The last enhancement to a TM's storage unit that Linz considers is one that is multi-dimensional. For example, a "two-dimensional tape" would be one having rows and columns. He argues that such a machine can be simulated by a standard TM.


In Section 10.3, Linz considers nondeterminism. We saw that, in the realm of finite automata, nondeterminism did not add any computational power, in the sense that the languages accepted by NFA's are precisely the same as those accepted by DFA's. However, nondeterministic PDA's coincide with the class of context-free languages (CFL's), while deterministic PDA's coincide with the smaller class of deterministic CFL's. (That is, DCFL ⊆ CFL, but not the other way around.)

How about in the realm of TM's? Linz sketches how a standard (deterministic) TM can simulate a nondeterministic one. Basically, it performs a breadth-first search on the tree of all possible computations of the NTM. That is, the tape of the DTM would contain a description of each possible configuration that the NTM could be in (at some moment in time), and it would then update each of those configurations in accord with their possible successors.

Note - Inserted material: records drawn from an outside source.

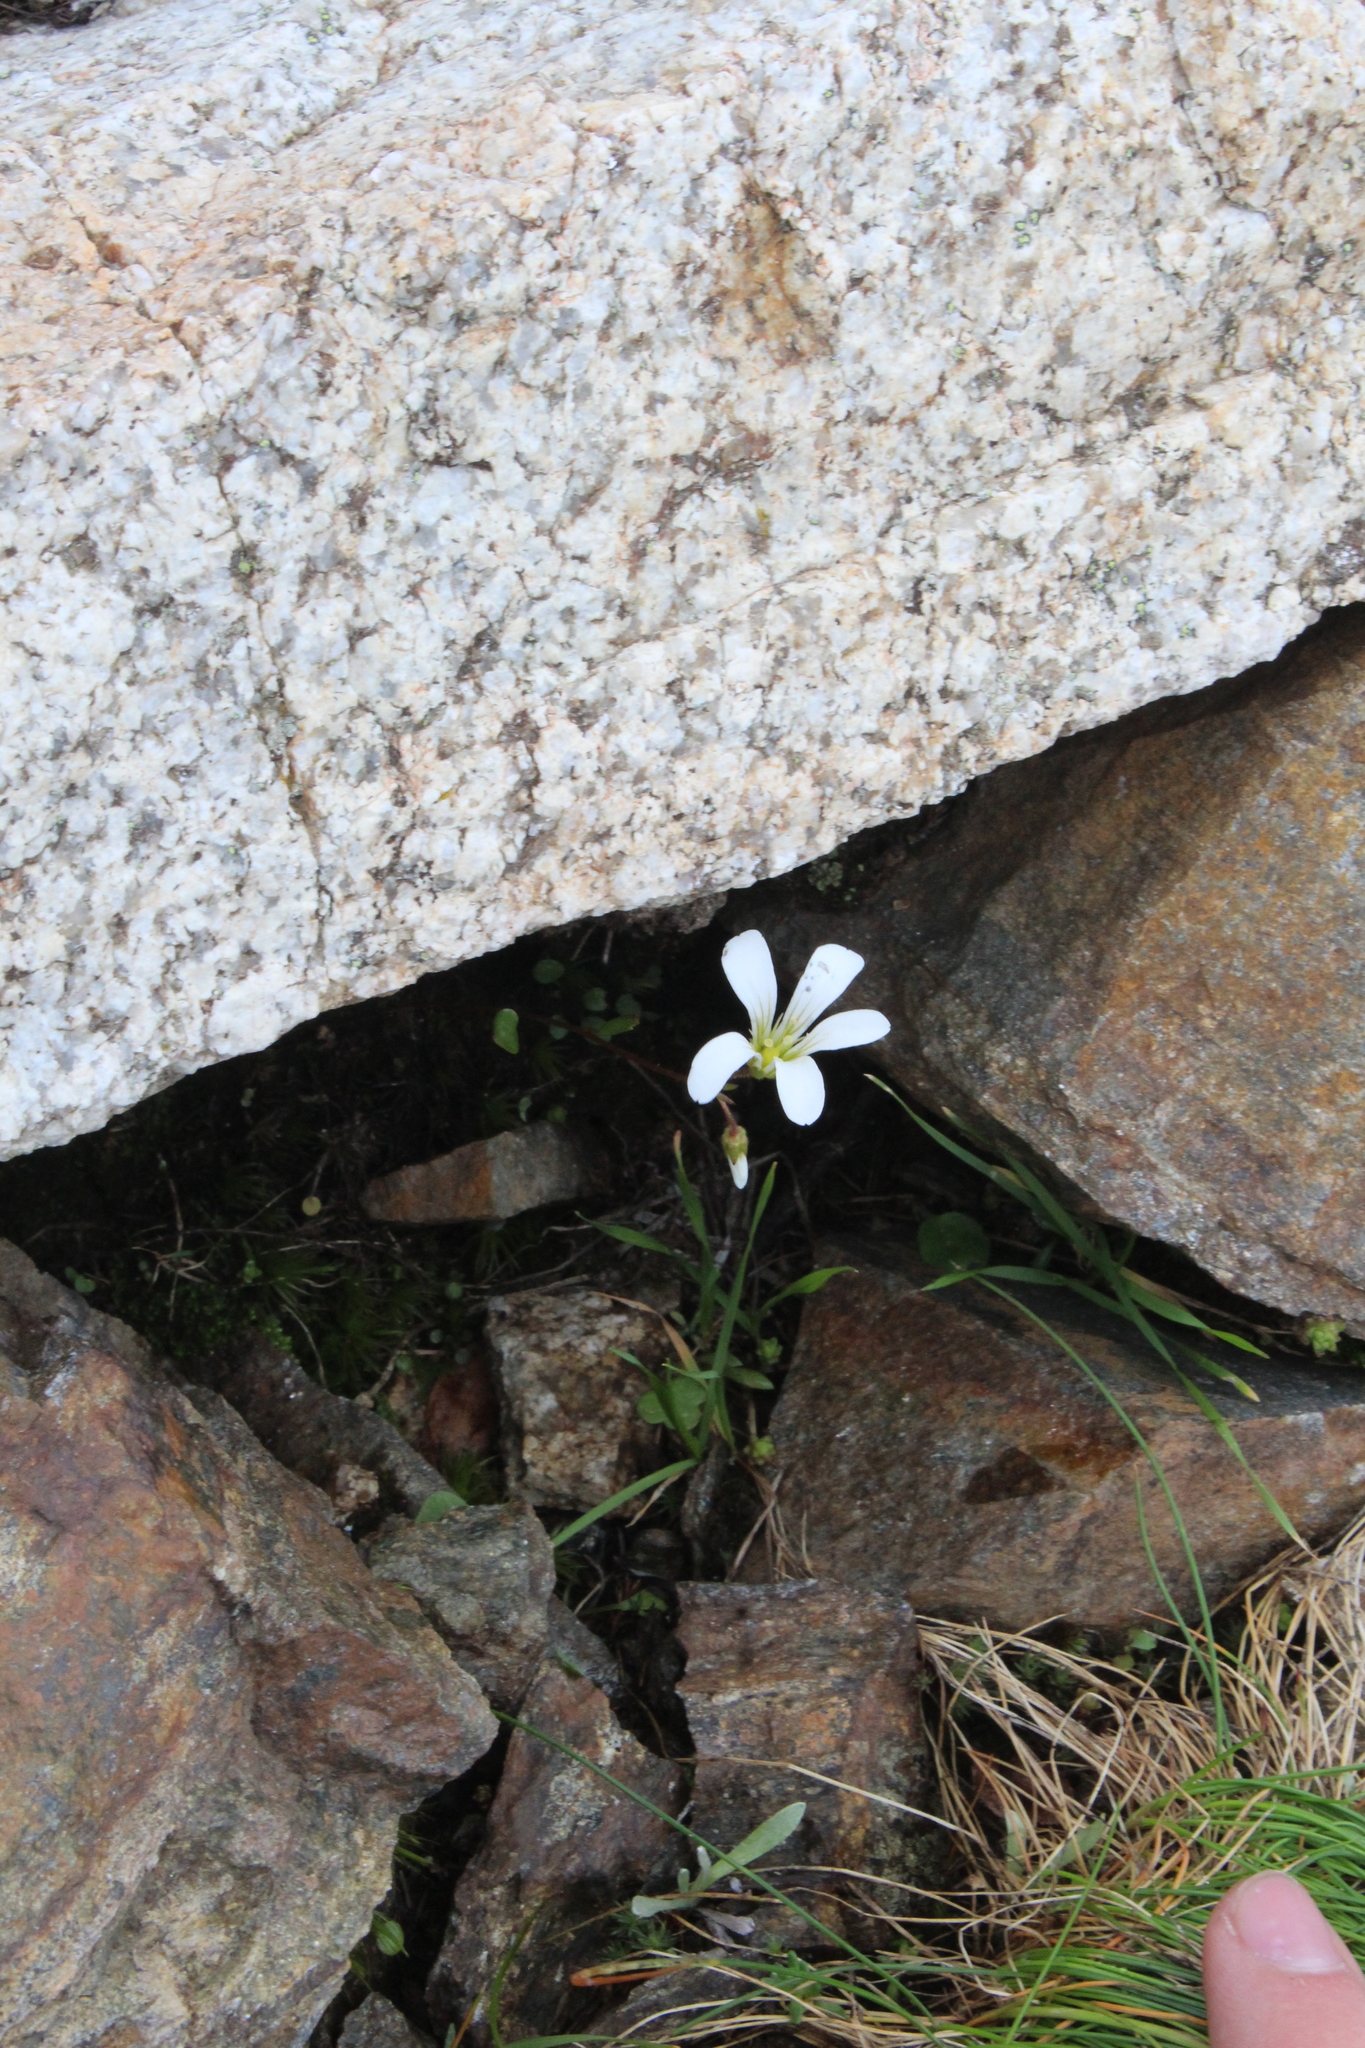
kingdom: Plantae
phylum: Tracheophyta
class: Magnoliopsida
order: Saxifragales
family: Saxifragaceae
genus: Saxifraga
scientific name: Saxifraga sibirica
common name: Siberian saxifrage
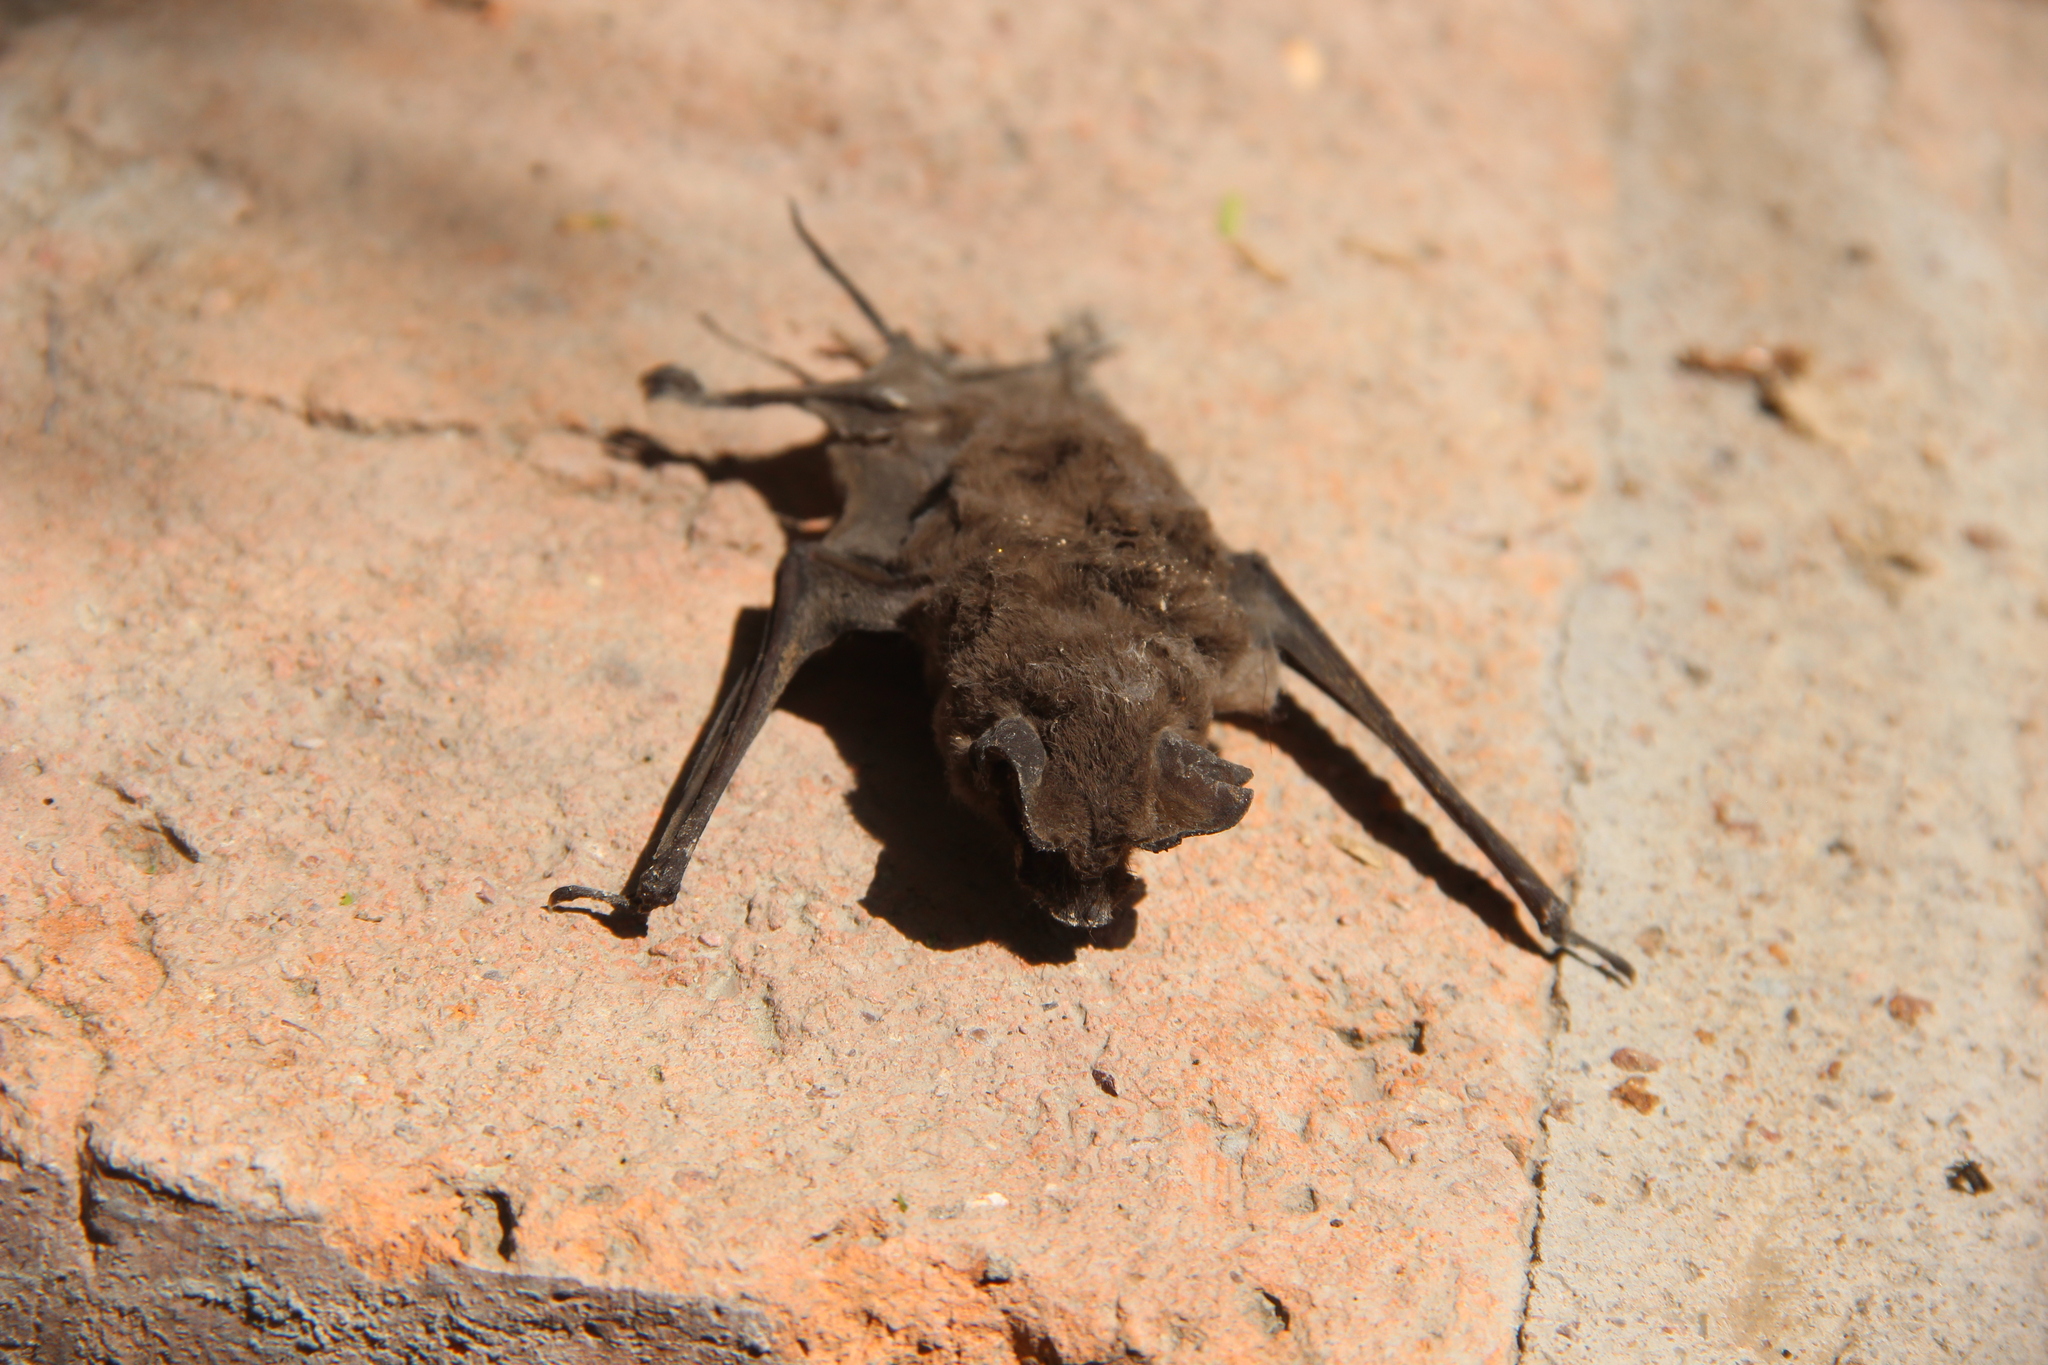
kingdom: Animalia
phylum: Chordata
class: Mammalia
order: Chiroptera
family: Molossidae
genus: Tadarida
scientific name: Tadarida brasiliensis
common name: Mexican free-tailed bat
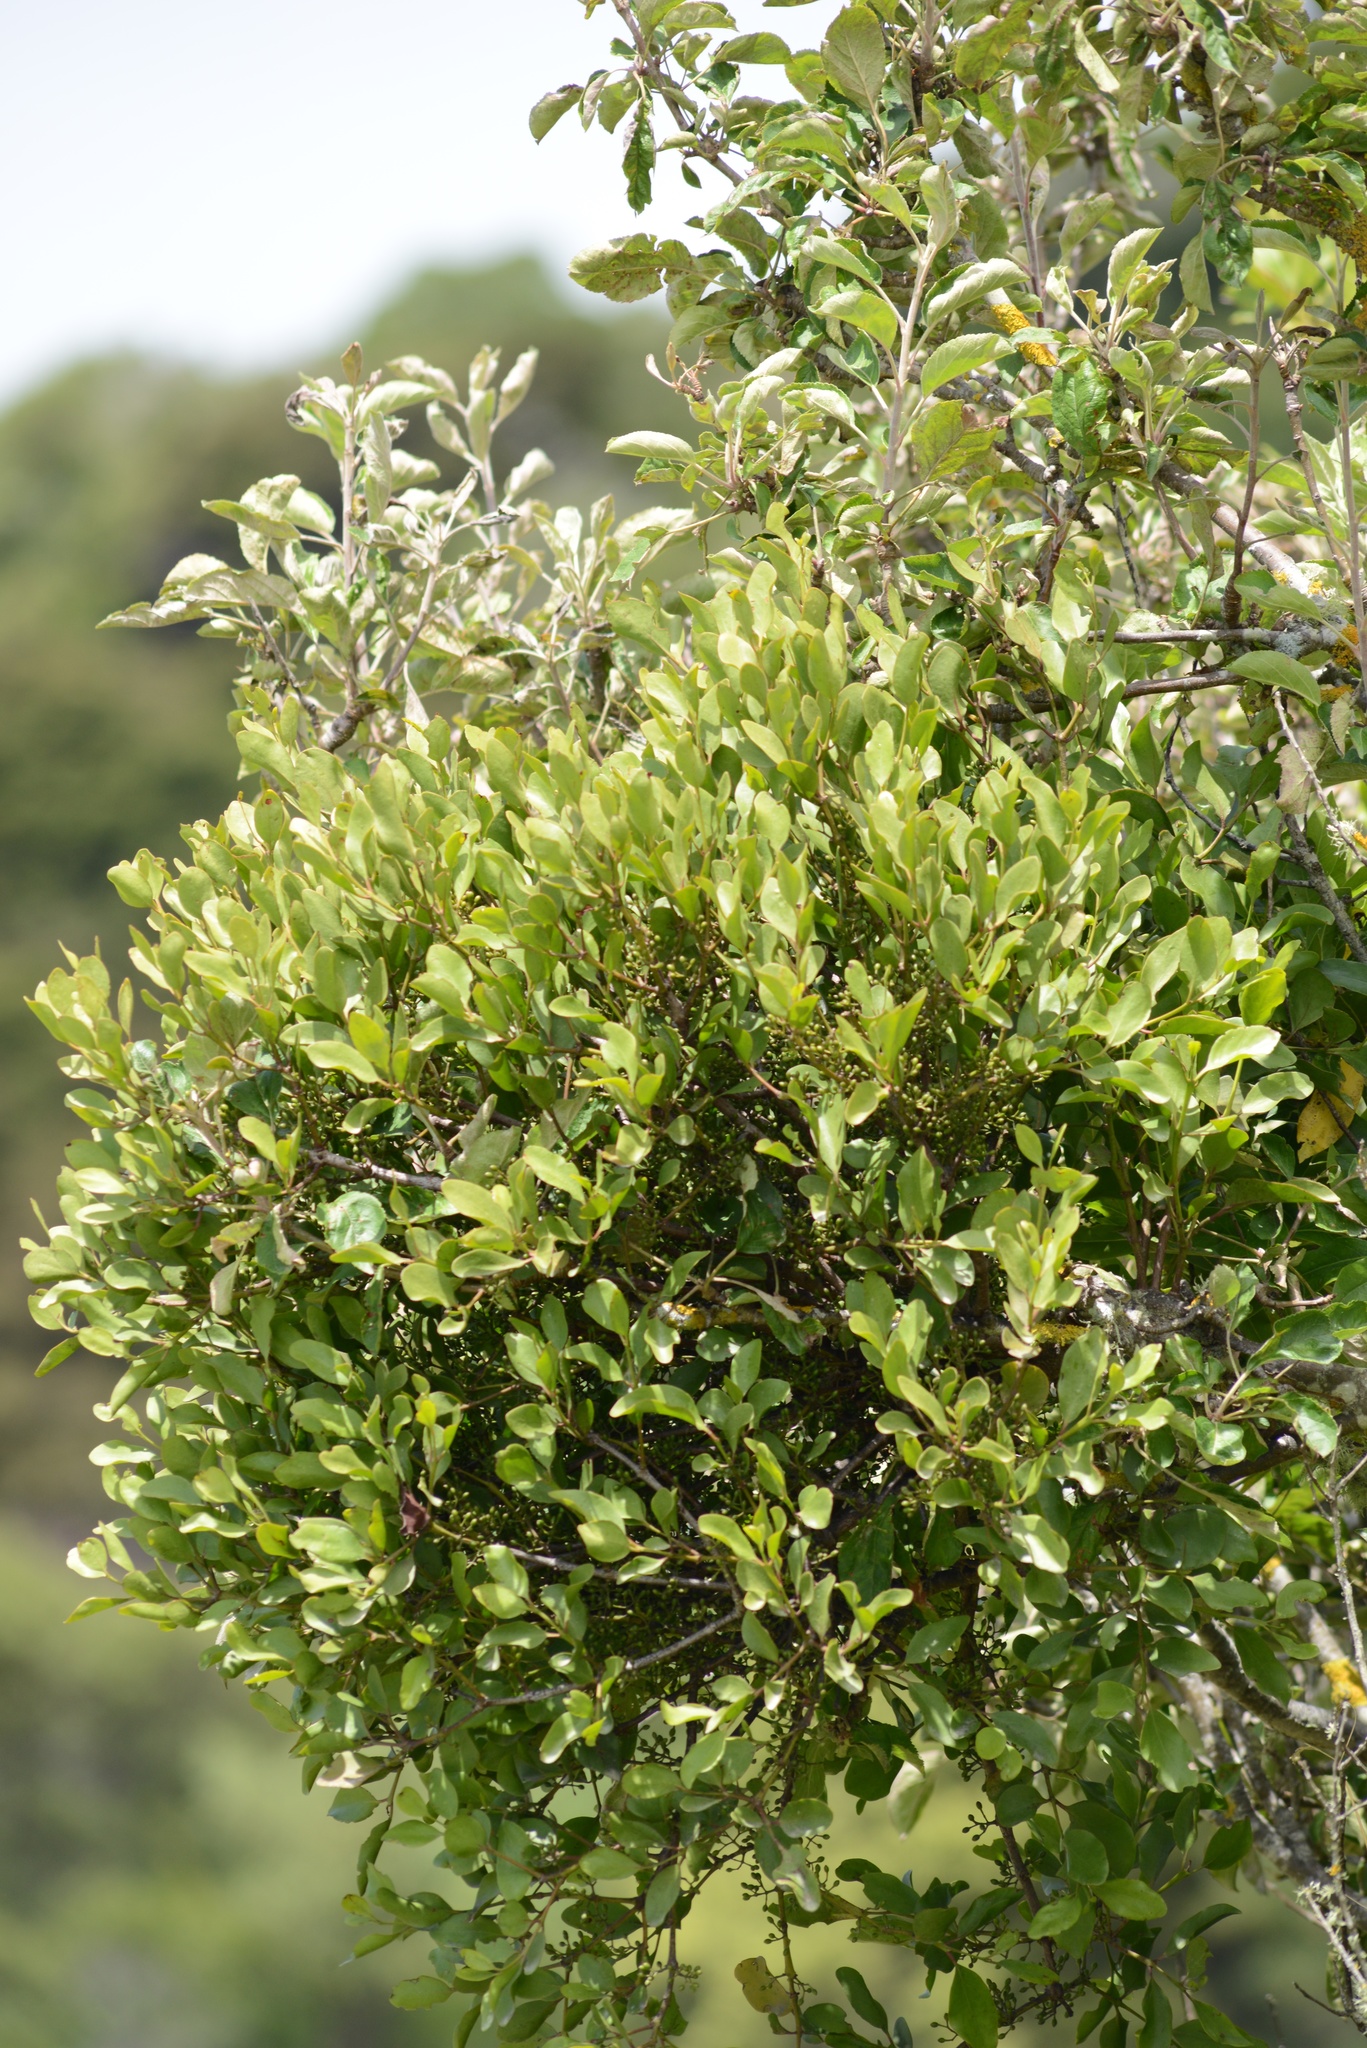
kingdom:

Section 10.4 discusses the concept of a Universal Turing Machine, i.e., one that, given as input the description of any TM M and an input string w, simulates the computation of M upon w. Thus, a universal TM does, in effect, what your laptop computer does: You feed to it a Java program (which is analogous to a description of a TM) and input data, and your laptop computer executes/simulates that Java program, applied to that input. Linz's Figure 10.16 indicates that a convenient way to design a universal TM is to give it three tapes, one to store the TM M that it is simulating, one to store the contents of M's tape (together with an indication of which square the read/write head is visiting), and the third to store an encoding of M's current state. To simulate a single step of M, the universal TM has to find, within the description of M (on its 1st tape) that portion of it that describes the transition that M would take on its next move. Even doing that requires a lot of work, because it involves matching the description of M's current state (on the 3rd tape) and M's currently scanned symbol (on second tape) with the data describing M's transition function (on 1st tape).